• Action item: The required output is a number: how many lines of the data below include the string "pointer".

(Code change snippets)
Segment Open
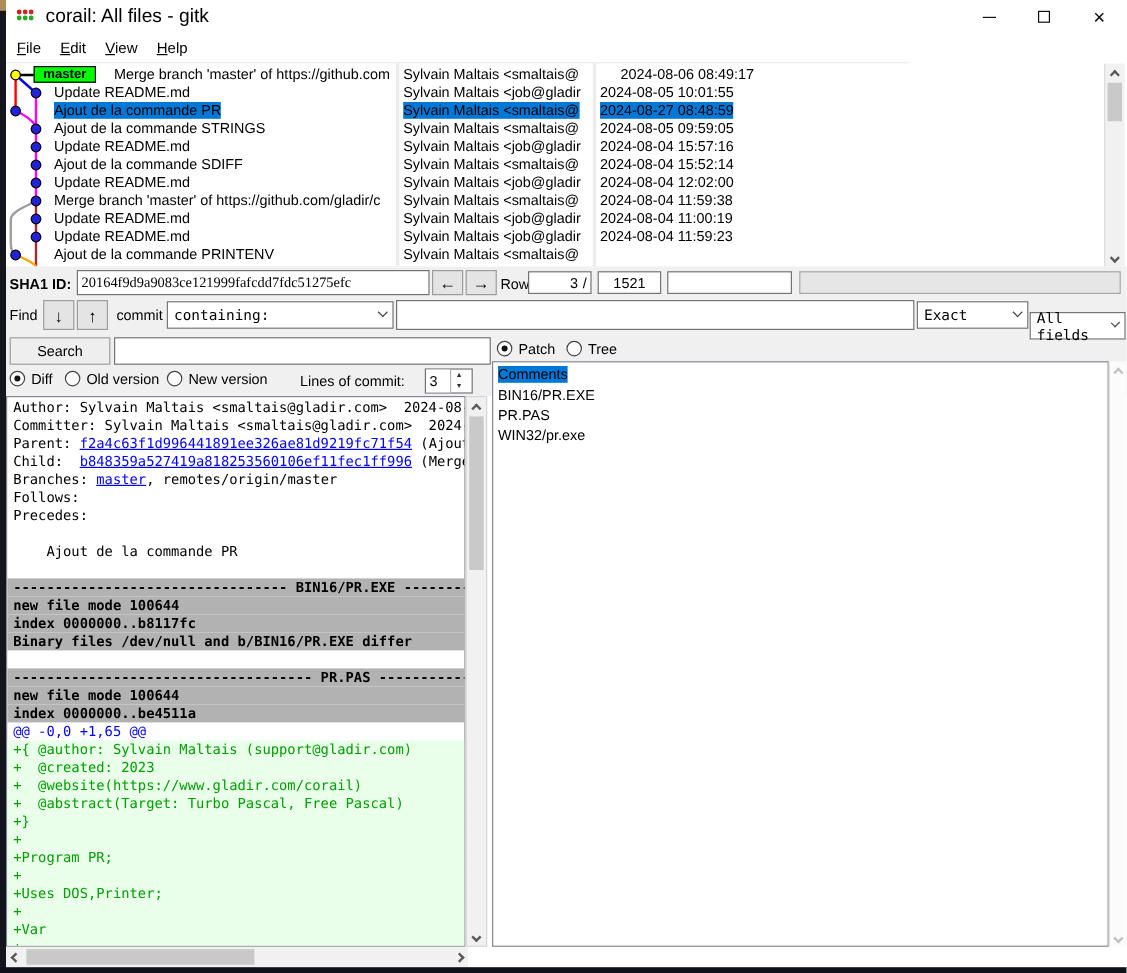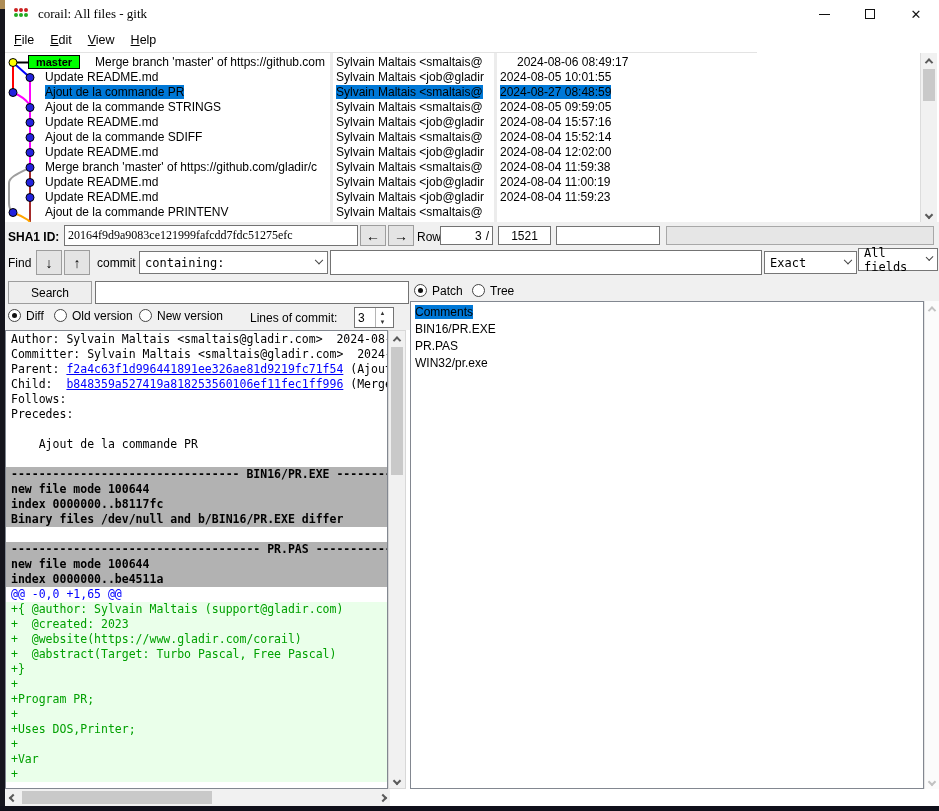--- a/index.html
+++ b/index.html
@@ -20,7 +20,7 @@
               grid-template-rows:4px 4px; gap:1px; margin-right:8px; }
   .app-icon i { width:4px; height:4px; border-radius:50%; display:block; }
   .app-icon .r { background:#c22; } .app-icon .g { background:#2a2; }
-  .title-text { font-size:13px;font-family:Liberation Serif, serif; }
+  .title-text { font-size:16px; }
   .win-controls { margin-left:auto; display:flex; height:100%; }
   .win-btn { width:46px; height:100%; display:flex; align-items:center; justify-content:center;
              font-size:13px; color:#111; }

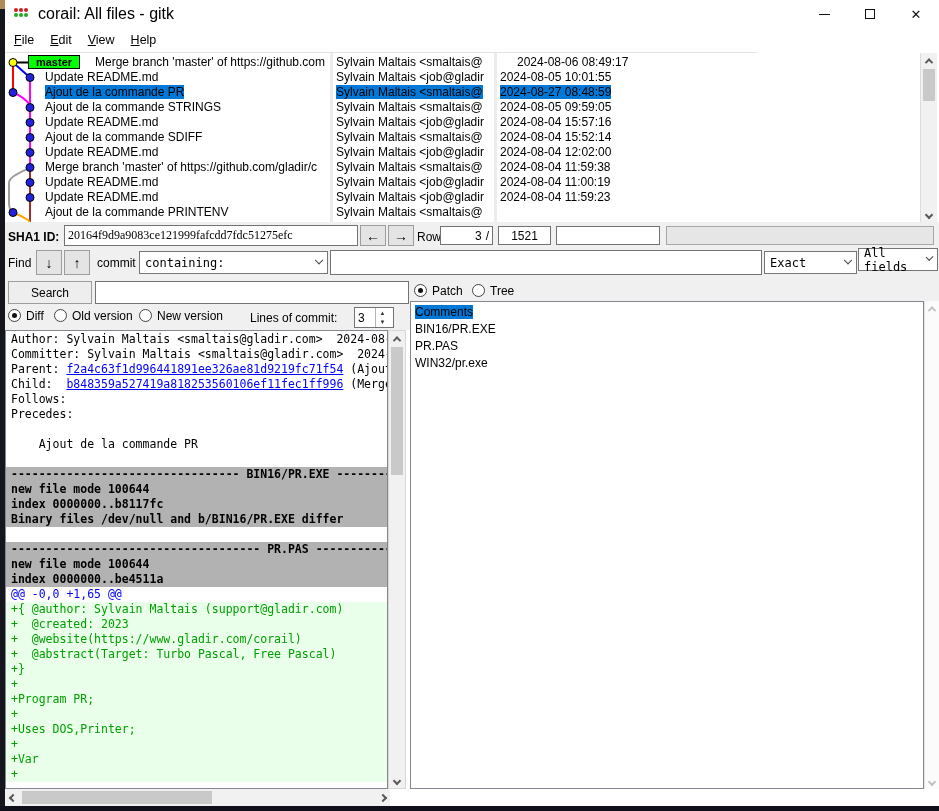--- a/index.html
+++ b/index.html
@@ -261,7 +261,7 @@
       <span>Exact</span>
         <span class="cchev"></span>
     </div>
-    <div class="abs combo" style="left:853px; top:26px; width:80px; height:23px">
+    <div class="abs combo" style="left:853px; top:38px; width:80px; height:23px">
       <span>All fields</span>
         <span class="cchev"></span>
     </div>

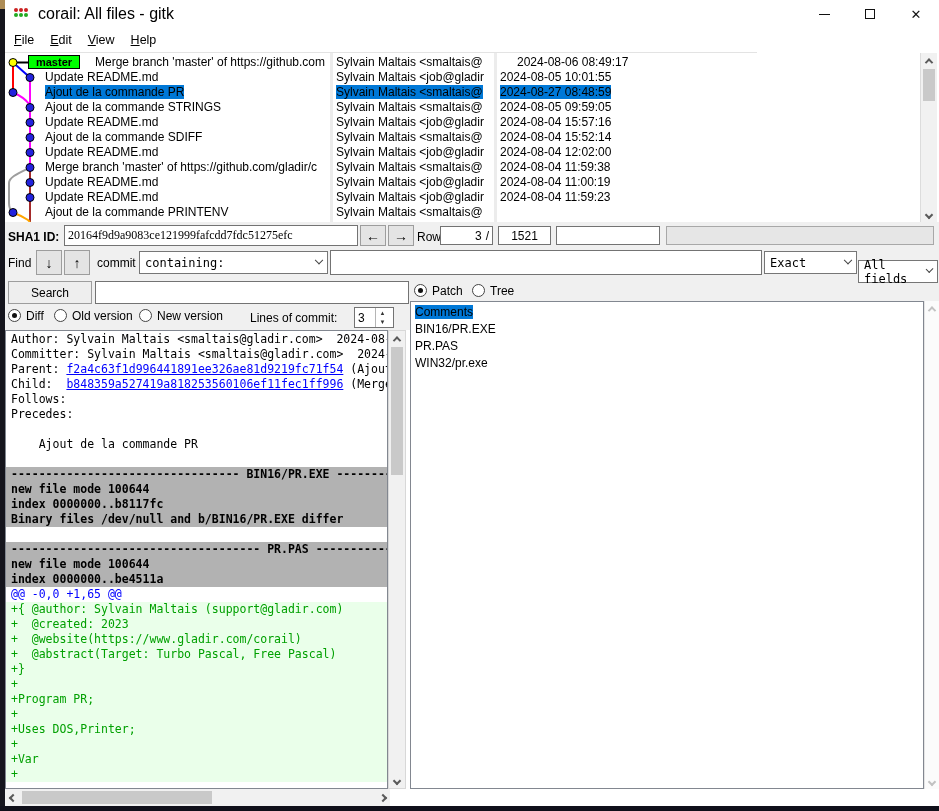--- a/index.html
+++ b/index.html
@@ -291,6 +291,7 @@
       <div class="dline">Committer: Sylvain Maltais &lt;smaltais@gladir.com&gt;  2024-</div>
       <div class="dline">Parent: <span class="dlink">f2a4c63f1d996441891ee326ae81d9219fc71f54</span> (Ajout</div>
       <div class="dline">Child:  <span class="dlink">b848359a527419a818253560106ef11fec1ff996</span> (Merge</div>
+      <div class="dline">Branches: <span class="dlink">master</span>, remotes/origin/master</div>
       <div class="dline">Follows:</div>
       <div class="dline">Precedes:</div>
       <div class="dline"> </div>

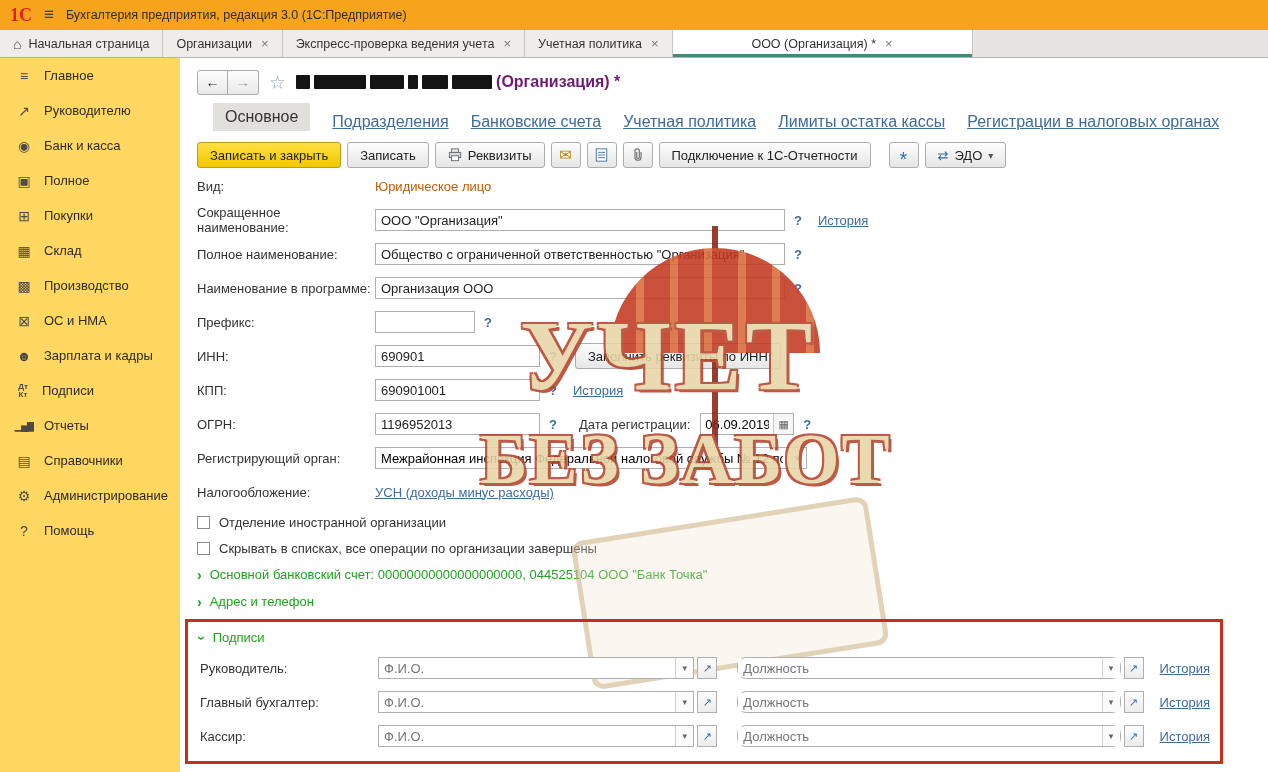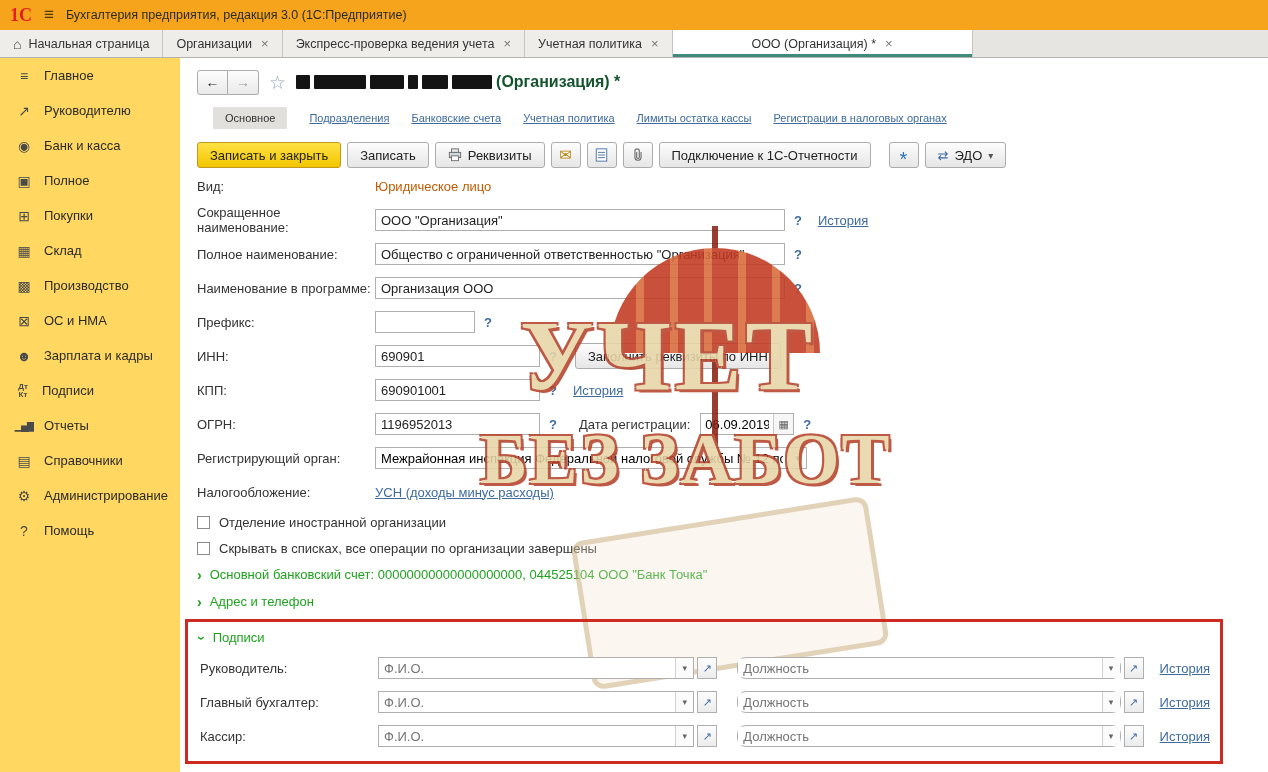--- a/index.html
+++ b/index.html
@@ -35,7 +35,7 @@
   .btn-nav.back { border-radius:3px 0 0 3px; color:#222; }
   .btn-nav.fwd  { border-radius:0 3px 3px 0; color:#9a9a9a; border-left:none; }
   .star { color:#8FA6BD; font-size:19px; cursor:pointer; }
-  .doc-title { font-size:16px; font-weight:bold; color:#14532d; display:flex; align-items:center; gap:4px; }
+  .doc-title { font-size:16px; font-weight:bold; color:#701a75; display:flex; align-items:center; gap:4px; }
   .redact { display:inline-block; height:14px; background:#141414; border-radius:1px; }
 
   .linksrow { display:flex; align-items:center; gap:22px; margin-top:9px; height:26px; font-size:11px;padding-left:16px; }

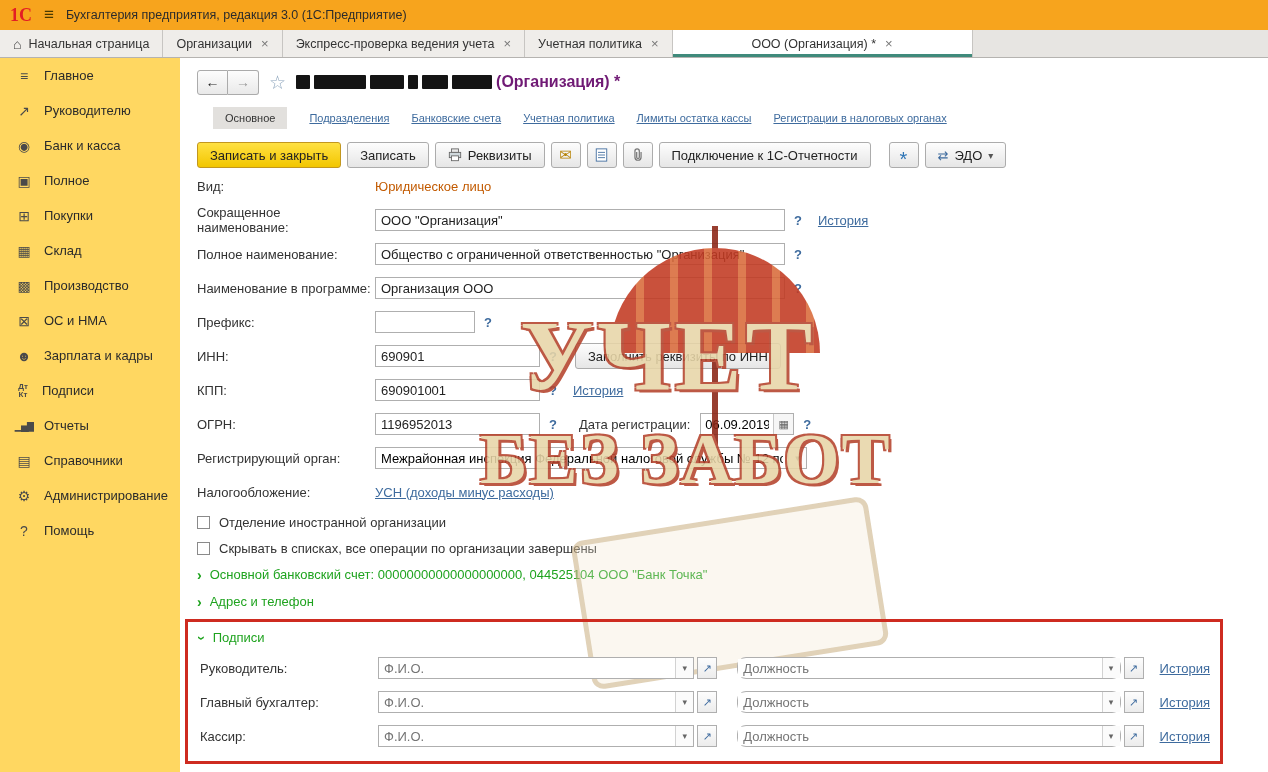--- a/index.html
+++ b/index.html
@@ -38,7 +38,7 @@
   .doc-title { font-size:16px; font-weight:bold; color:#701a75; display:flex; align-items:center; gap:4px; }
   .redact { display:inline-block; height:14px; background:#141414; border-radius:1px; }
 
-  .linksrow { display:flex; align-items:center; gap:22px; margin-top:9px; height:26px; font-size:11px;padding-left:16px; }
+  .linksrow { display:flex; align-items:flex-end; gap:22px; margin-top:9px; height:26px; font-size:16px;padding-left:16px; }
   .pill { background:#E2E0DD; padding:5px 12px; color:#333; cursor:pointer; }
   .navlink { color:#3E6B9E; text-decoration:underline; cursor:pointer; white-space:nowrap; }
 

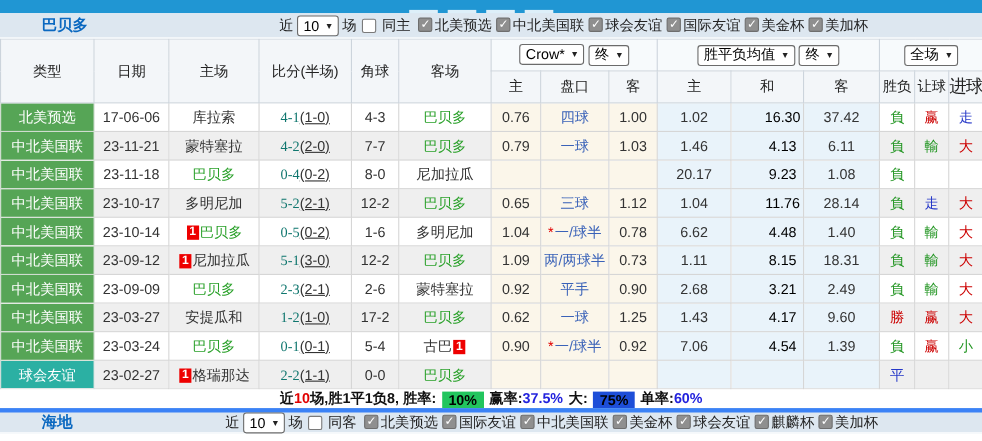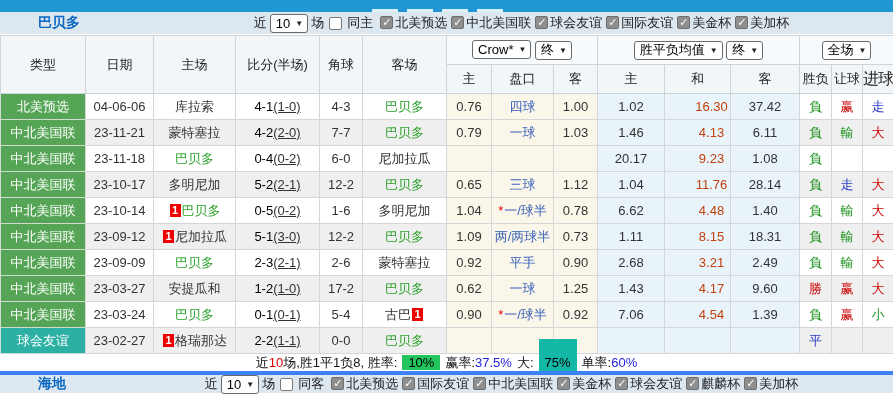--- a/index.html
+++ b/index.html
@@ -168,7 +168,7 @@
   <tbody>
       <tr>
     <td class="type-green">北美预选</td>
-    <td class="plain">04-06-06</td>
+    <td class="plain">17-06-06</td>
     <td class="plain"><span>库拉索</span></td>
     <td class="plain"><span class="ft">4-1</span><span class="ht">(1-0)</span></td>
     <td class="plain">4-3</td>

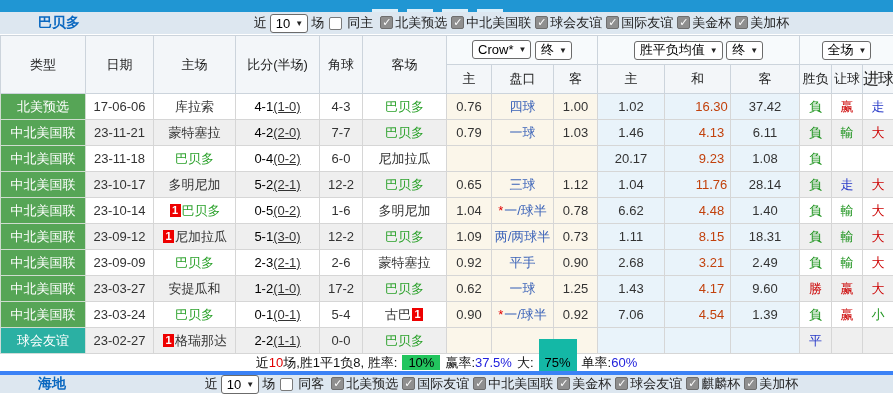--- a/index.html
+++ b/index.html
@@ -36,7 +36,7 @@
   td.blue  { background:#e9f3fa; }
   td.type-green { background:#56a556; color:#fff; border-color:#cfdccf; }
   td.type-teal  { background:#2bb0a3; color:#fff; border-color:#cfdcd9; }
-  .ft { color:#000000; }
+  .ft { color:#0f766e;font-family:Liberation Serif, serif; }
   .ht { color:#333;text-decoration:underline; }
   .hl { color:#2aa12a; }
   .handi { color:#3a62b8; }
Segment Closed
• Result for this task: 3